YOUR GOAL: Here are some records; copy every line that holds the word "test".

THE INPUT:
● ● ● ● ● ● ●

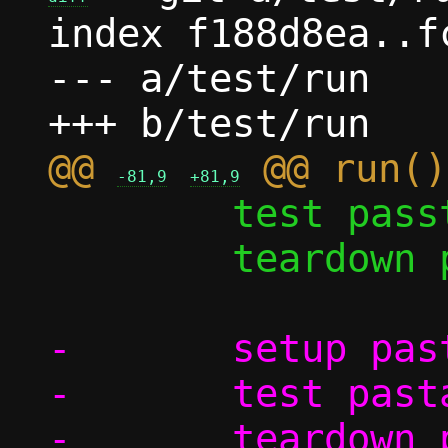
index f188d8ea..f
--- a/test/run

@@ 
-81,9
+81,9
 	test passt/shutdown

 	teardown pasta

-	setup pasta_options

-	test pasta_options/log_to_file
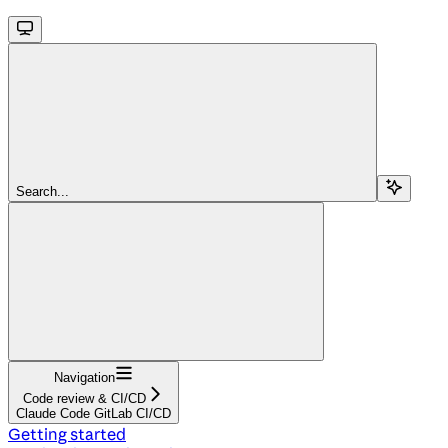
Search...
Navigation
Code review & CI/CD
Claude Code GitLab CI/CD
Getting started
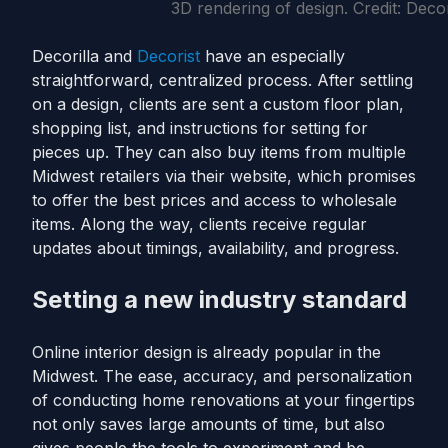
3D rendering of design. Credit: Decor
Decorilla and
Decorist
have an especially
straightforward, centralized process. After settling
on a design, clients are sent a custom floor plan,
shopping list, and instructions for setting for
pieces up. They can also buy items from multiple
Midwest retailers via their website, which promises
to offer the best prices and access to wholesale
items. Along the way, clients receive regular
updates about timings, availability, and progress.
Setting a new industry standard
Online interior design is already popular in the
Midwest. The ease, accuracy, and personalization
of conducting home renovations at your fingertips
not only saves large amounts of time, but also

● ● ● ● ● ● ●

TASK SOLUTION:
--- a/test/run
 	test passt/shutdown
-	test pasta_options/log_to_file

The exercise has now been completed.